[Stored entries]
◆ ◆ ◆ ◆ ◆

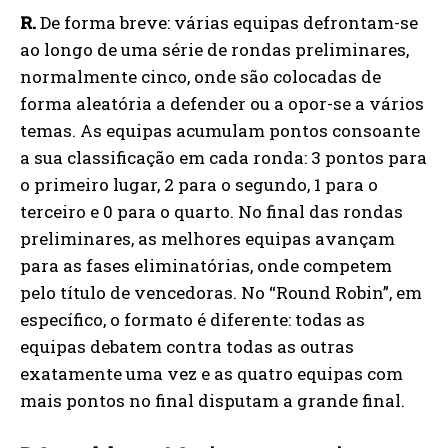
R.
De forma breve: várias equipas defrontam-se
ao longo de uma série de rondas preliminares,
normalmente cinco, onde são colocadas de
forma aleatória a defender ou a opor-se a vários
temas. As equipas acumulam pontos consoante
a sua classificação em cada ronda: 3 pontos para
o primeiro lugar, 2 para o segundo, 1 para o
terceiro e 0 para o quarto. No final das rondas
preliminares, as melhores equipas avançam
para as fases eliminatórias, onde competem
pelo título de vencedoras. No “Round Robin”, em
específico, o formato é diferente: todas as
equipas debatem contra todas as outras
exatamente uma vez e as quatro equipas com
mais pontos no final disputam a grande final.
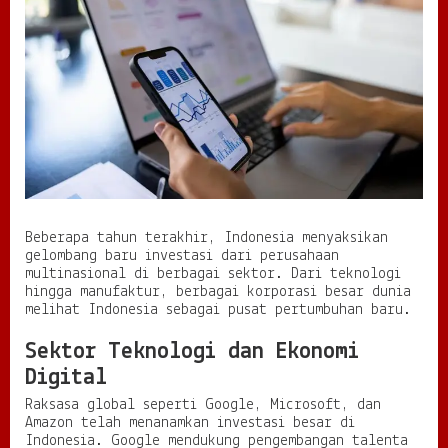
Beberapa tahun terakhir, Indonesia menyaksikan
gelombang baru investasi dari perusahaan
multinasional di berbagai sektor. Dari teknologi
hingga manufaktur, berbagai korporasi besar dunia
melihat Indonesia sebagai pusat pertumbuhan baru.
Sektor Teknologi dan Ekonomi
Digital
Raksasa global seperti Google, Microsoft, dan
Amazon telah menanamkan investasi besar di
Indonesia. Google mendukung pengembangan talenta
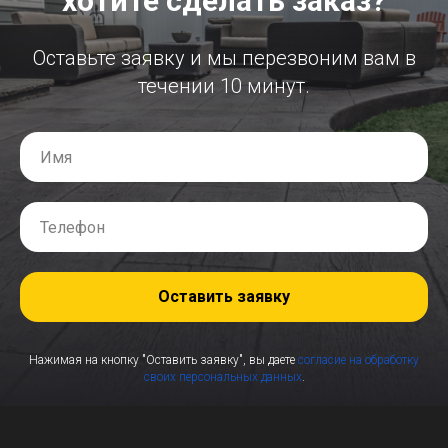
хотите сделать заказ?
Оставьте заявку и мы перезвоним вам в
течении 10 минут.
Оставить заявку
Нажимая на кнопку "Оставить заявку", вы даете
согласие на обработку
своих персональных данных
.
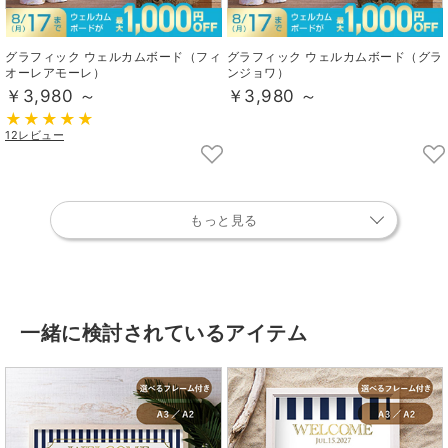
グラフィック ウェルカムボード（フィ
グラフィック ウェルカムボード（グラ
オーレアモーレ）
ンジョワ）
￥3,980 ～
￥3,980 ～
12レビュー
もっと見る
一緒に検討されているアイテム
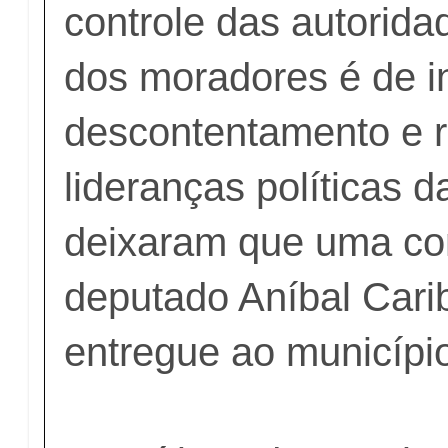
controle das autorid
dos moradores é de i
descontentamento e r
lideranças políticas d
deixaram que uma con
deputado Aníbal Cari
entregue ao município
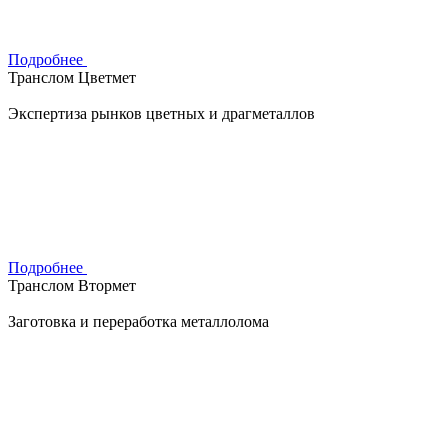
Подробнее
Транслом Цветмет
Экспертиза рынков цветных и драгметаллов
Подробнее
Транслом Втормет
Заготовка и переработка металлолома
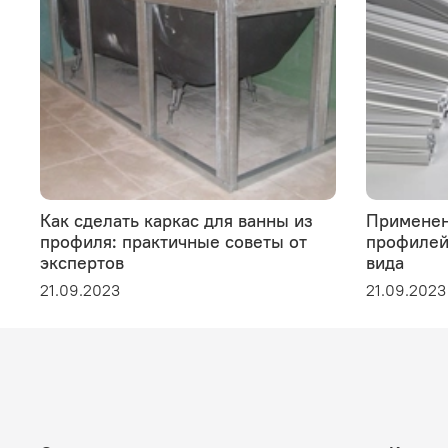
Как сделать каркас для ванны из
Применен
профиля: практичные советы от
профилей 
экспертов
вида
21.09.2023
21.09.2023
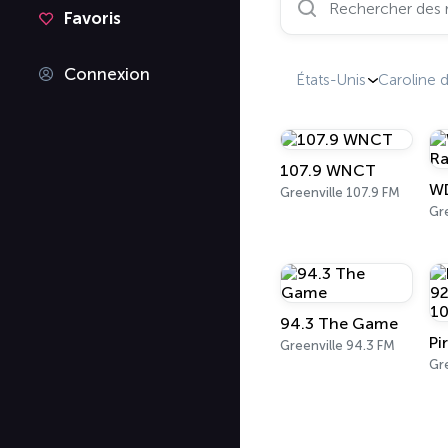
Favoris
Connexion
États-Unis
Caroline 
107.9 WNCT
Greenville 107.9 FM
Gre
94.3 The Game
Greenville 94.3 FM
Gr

◆ ◆ ◆ ◆ ◆

● **Exercise instructions**: Write out each line above with the word "заявку".

● **Result for this exercise**:
Оставьте заявку и мы перезвоним вам в
Оставить заявку
Нажимая на кнопку "Оставить заявку", вы даете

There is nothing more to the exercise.